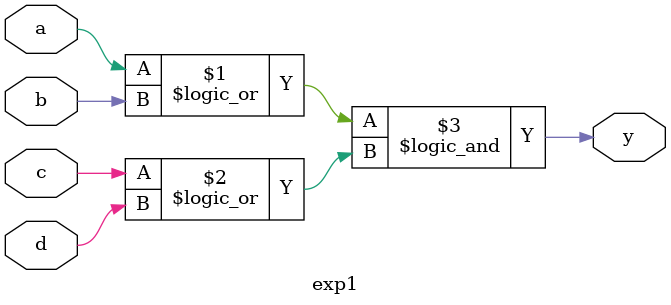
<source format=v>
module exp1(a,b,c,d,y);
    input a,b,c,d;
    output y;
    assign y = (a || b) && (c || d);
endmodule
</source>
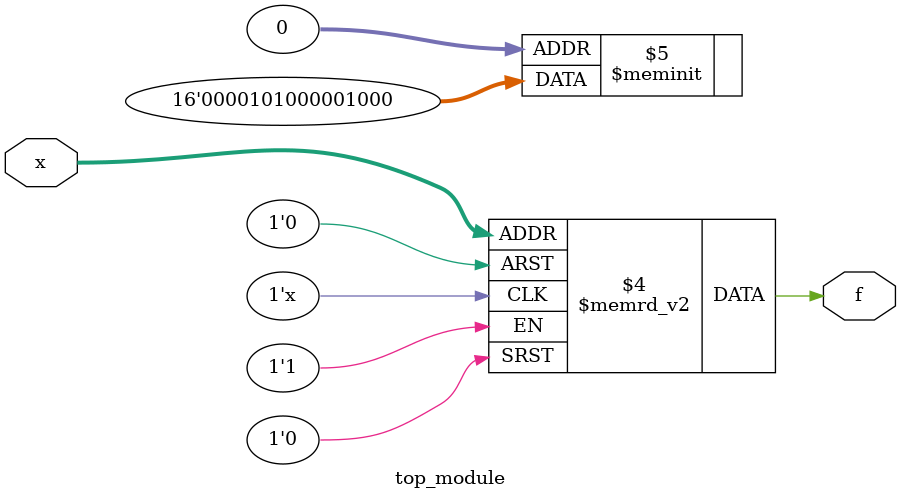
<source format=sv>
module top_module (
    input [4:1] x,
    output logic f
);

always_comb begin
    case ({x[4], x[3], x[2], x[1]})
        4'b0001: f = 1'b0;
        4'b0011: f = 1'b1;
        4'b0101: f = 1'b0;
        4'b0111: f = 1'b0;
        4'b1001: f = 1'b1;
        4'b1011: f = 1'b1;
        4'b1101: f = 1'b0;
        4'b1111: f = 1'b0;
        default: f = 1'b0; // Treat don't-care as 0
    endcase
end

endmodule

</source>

--

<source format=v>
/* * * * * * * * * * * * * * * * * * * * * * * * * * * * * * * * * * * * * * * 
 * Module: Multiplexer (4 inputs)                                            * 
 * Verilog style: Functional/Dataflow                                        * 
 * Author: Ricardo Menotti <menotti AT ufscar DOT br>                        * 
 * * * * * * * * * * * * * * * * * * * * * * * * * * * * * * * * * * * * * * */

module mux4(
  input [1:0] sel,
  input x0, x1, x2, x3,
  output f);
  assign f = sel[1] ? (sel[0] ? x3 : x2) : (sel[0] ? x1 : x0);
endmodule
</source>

--

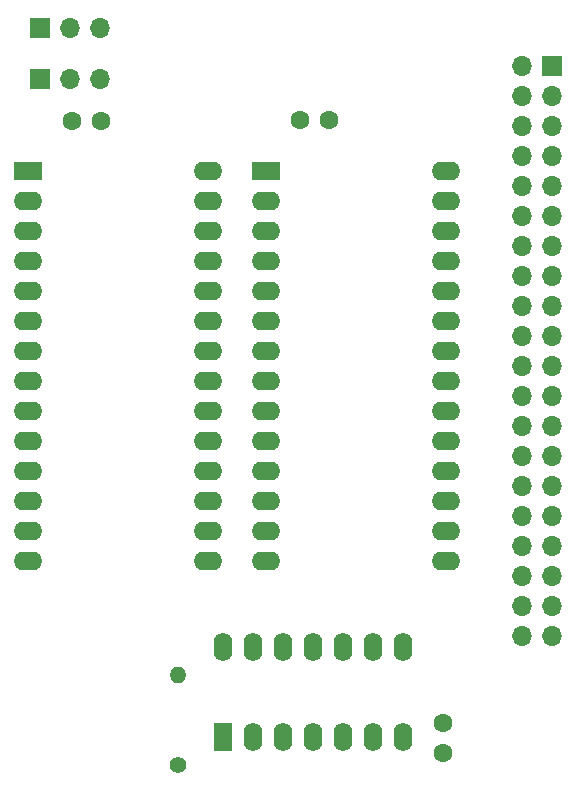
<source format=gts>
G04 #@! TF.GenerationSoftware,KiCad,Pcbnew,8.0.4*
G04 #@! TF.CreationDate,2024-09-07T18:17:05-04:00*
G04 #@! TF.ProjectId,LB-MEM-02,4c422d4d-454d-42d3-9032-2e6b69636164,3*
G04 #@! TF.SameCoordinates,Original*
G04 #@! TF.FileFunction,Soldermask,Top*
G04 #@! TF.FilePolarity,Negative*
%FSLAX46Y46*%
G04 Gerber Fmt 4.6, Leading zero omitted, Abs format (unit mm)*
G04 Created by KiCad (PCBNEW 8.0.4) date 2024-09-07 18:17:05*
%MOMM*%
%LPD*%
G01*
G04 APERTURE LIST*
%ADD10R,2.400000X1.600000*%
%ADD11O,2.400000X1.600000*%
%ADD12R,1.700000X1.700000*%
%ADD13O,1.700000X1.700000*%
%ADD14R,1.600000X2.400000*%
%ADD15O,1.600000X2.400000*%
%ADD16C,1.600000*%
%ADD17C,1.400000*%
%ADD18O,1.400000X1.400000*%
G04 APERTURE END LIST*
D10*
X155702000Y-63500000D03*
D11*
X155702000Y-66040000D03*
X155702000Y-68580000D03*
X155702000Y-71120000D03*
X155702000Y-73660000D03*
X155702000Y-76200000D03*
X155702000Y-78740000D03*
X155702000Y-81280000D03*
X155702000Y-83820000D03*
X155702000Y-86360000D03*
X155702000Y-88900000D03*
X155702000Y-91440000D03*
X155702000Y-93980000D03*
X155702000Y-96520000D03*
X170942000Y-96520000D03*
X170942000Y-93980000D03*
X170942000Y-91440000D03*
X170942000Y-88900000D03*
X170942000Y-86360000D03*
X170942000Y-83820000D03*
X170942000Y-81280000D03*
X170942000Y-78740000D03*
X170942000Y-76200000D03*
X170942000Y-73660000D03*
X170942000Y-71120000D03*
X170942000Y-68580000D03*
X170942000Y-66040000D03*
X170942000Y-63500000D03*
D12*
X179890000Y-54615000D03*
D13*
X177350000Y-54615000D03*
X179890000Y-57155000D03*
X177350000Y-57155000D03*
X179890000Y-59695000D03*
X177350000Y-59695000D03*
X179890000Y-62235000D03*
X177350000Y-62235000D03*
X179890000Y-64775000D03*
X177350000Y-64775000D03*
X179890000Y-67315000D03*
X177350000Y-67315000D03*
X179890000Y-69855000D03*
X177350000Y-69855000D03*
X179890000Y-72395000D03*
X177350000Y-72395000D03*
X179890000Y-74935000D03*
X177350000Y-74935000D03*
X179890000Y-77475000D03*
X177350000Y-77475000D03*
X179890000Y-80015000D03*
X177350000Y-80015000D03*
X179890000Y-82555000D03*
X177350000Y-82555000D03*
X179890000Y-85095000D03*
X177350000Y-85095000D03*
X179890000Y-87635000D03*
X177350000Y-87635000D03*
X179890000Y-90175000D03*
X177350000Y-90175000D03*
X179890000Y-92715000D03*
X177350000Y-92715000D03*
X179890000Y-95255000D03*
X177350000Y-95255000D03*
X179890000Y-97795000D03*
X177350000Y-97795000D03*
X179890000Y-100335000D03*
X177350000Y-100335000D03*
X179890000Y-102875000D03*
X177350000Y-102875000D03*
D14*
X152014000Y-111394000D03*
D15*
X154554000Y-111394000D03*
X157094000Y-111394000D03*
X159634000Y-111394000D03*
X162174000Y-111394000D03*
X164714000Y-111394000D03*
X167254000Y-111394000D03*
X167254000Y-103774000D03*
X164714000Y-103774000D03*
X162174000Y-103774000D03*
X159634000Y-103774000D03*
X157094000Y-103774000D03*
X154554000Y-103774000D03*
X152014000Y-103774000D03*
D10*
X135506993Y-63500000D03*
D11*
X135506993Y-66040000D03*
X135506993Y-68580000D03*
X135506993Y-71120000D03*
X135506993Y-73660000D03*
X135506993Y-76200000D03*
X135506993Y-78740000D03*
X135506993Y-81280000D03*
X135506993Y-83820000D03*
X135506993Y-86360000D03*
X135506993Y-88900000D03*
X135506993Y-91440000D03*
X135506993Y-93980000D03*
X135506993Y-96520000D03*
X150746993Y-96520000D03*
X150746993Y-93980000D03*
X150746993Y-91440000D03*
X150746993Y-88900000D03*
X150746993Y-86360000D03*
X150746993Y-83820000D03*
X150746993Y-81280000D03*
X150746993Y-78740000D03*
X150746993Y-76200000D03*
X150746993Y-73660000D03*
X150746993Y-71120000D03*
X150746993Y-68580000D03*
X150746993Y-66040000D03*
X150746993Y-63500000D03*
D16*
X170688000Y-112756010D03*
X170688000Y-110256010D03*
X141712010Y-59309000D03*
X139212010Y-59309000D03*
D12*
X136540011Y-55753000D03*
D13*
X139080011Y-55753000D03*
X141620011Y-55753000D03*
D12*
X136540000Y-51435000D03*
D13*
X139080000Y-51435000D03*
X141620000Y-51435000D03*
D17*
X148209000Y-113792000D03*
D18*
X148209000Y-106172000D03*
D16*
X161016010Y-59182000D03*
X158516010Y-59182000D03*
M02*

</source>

REQUIREMENT — Reproduce exactly the section above that begins at the line containing "X170942000Y-91440000D03*" and ends at the line containing "X170942000Y-68580000D03*", leaving out all other lines.

WRITTEN SOLUTION —
X170942000Y-91440000D03*
X170942000Y-88900000D03*
X170942000Y-86360000D03*
X170942000Y-83820000D03*
X170942000Y-81280000D03*
X170942000Y-78740000D03*
X170942000Y-76200000D03*
X170942000Y-73660000D03*
X170942000Y-71120000D03*
X170942000Y-68580000D03*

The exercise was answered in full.